-- Data under study follows --
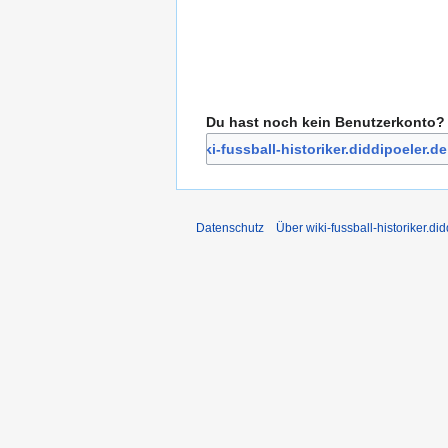
Du hast noch kein Benutzerkonto?
Bei wiki-fussball-historiker.diddipoeler.de
Datenschutz
Über wiki-fussball-historiker.di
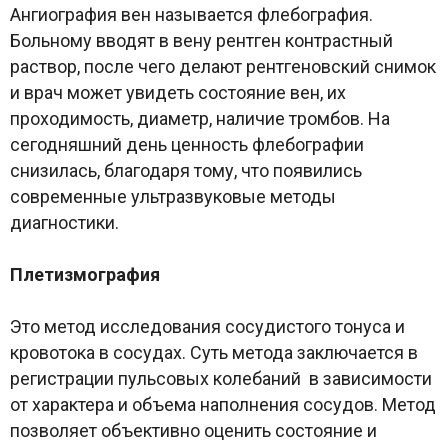
Ангиография вен называется флебография.
Больному вводят в вену рентген контрастный
раствор, после чего делают рентгеновский снимок
и врач может увидеть состояние вен, их
проходимость, диаметр, наличие тромбов. На
сегодняшний день ценность флебографии
снизилась, благодаря тому, что появились
современные ультразвуковые методы
диагностики.
Плетизмография
Это метод исследования сосудистого тонуса и
кровотока в сосудах. Суть метода заключается в
регистрации пульсовых колебаний в зависимости
от характера и объема наполнения сосудов. Метод
позволяет объективно оценить состояние и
-- Data under study concluded --
What is needed: Word-for-word copy, no pictures: write out the entries above in full.

Answer to the exercise:
Du hast noch kein Benutzerkonto?
Bei wiki-fussball-historiker.diddipoeler.de
Datenschutz
Über wiki-fussball-historiker.di
Ангиография вен называется флебография.
Больному вводят в вену рентген контрастный
раствор, после чего делают рентгеновский снимок
и врач может увидеть состояние вен, их
проходимость, диаметр, наличие тромбов. На
сегодняшний день ценность флебографии
снизилась, благодаря тому, что появились
современные ультразвуковые методы
диагностики.
Плетизмография
Это метод исследования сосудистого тонуса и
кровотока в сосудах. Суть метода заключается в
регистрации пульсовых колебаний в зависимости
от характера и объема наполнения сосудов. Метод
позволяет объективно оценить состояние и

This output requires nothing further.